It’s been a busy past few days for Premier Darrell Pasloski.
He and several members of his cabinet were in Ottawa this week holding meetings with their federal counterparts.
Pasloski met with Prime Minister Stephen Harper on Monday.
“I think that any time there’s an opportunity to talk to the prime minister, to update him as to what’s happening in the Yukon, is important,” he said.
Training Yukoners for jobs in the territory’s booming resource industry was the major topic.
“We’ve been working with the college and First Nations and the actual producing mines that have articulated exactly what jobs they need,” said Pasloski. “Training Yukoners for good paying jobs is something that will benefit, not only the Yukon, but it will benefit Canada as well.”
They also talked about the challenges that the Yukon is facing in terms of infrastructure. Issues with transportation, housing and land availability were all discussed, said Pasloski.

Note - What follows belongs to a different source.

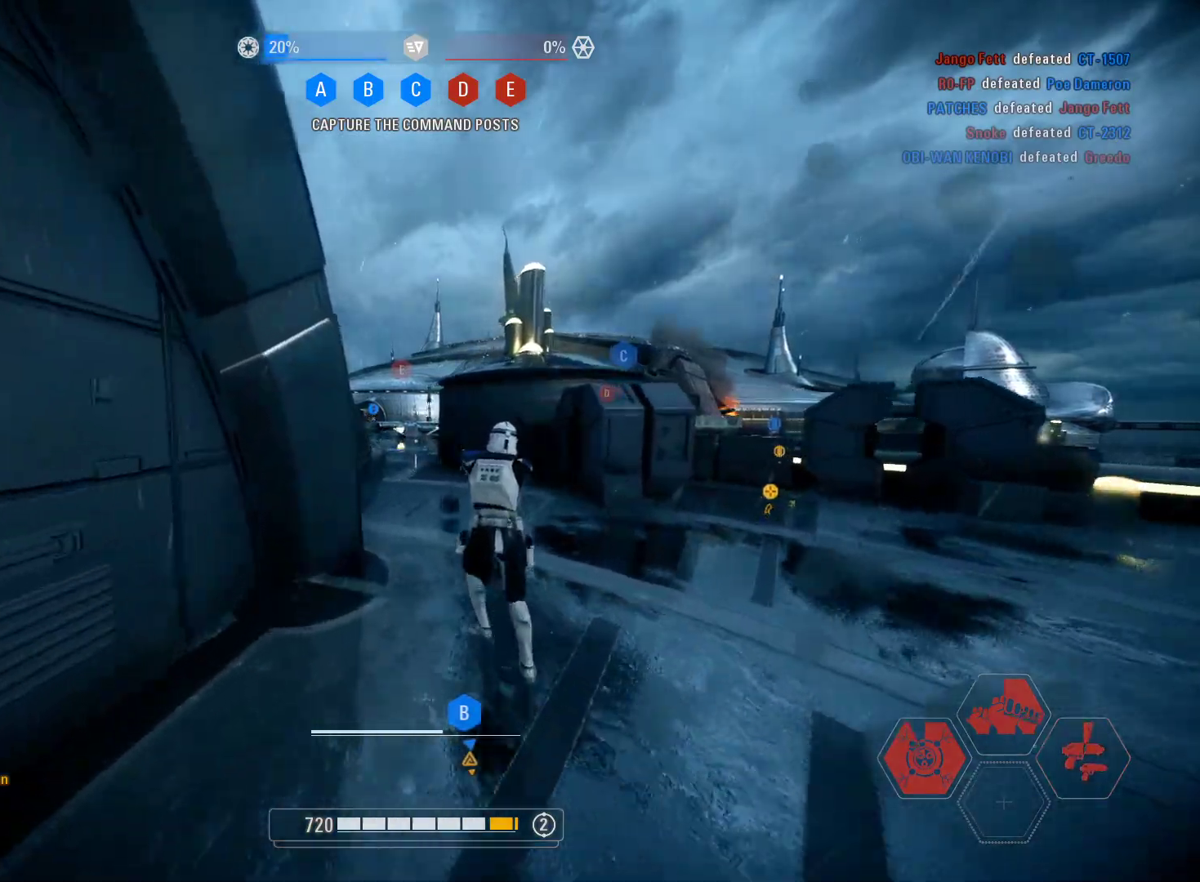
{"buttons": ["R2"], "left_stick": "up", "right_stick": "center", "events": [[350, "L3", "up"]]}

Energy is another big one.
With new mines coming online, the Yukon will need to double its generating capacity to keep up with demand.
One option is to run a transmission line to Skagway, Alaska, to take advantage of the potential West Creek hydro project.
“I updated him on what we’re doing on initiatives that we’re going through with Alaska right now to look at the possibility of an interconnection between southeast Alaska and Yukon, not only for energy but also for telecommunications,” said Pasloski.
The Yukon only has one fibre-optic line servicing the territory, so when it fails there is no backup to pick up the slack.
“I think that there’s a real opportunity to increase our economy, especially our knowledge-based economy, and support for all medium sized businesses, if we can provide more bandwidth, make it faster,” said Pasloski. “I’ve been told that we could increase our GDP between two-and-a-half and three per cent by finding ways to enhance bandwidth and speed and pricing.”
Pasloski left Harper with a parting gift, a copy of J.J. Van Bibber’s book, I Was Born Under a Spruce Tree.
“It’s truly inspiring as a snapshot of a great, unique time in Yukon history, so I was very honoured to present the prime minister with a copy of that book,” he said.
After the meeting with Harper, Pasloski travelled to Toronto to deliver a lecture for the Munk-Gordon Arctic Speaker Series on the territorial experience with devolution.
“It was a great opportunity to express and tell people in southern Canada a bit about the Yukon and more about the North,” said Pasloski.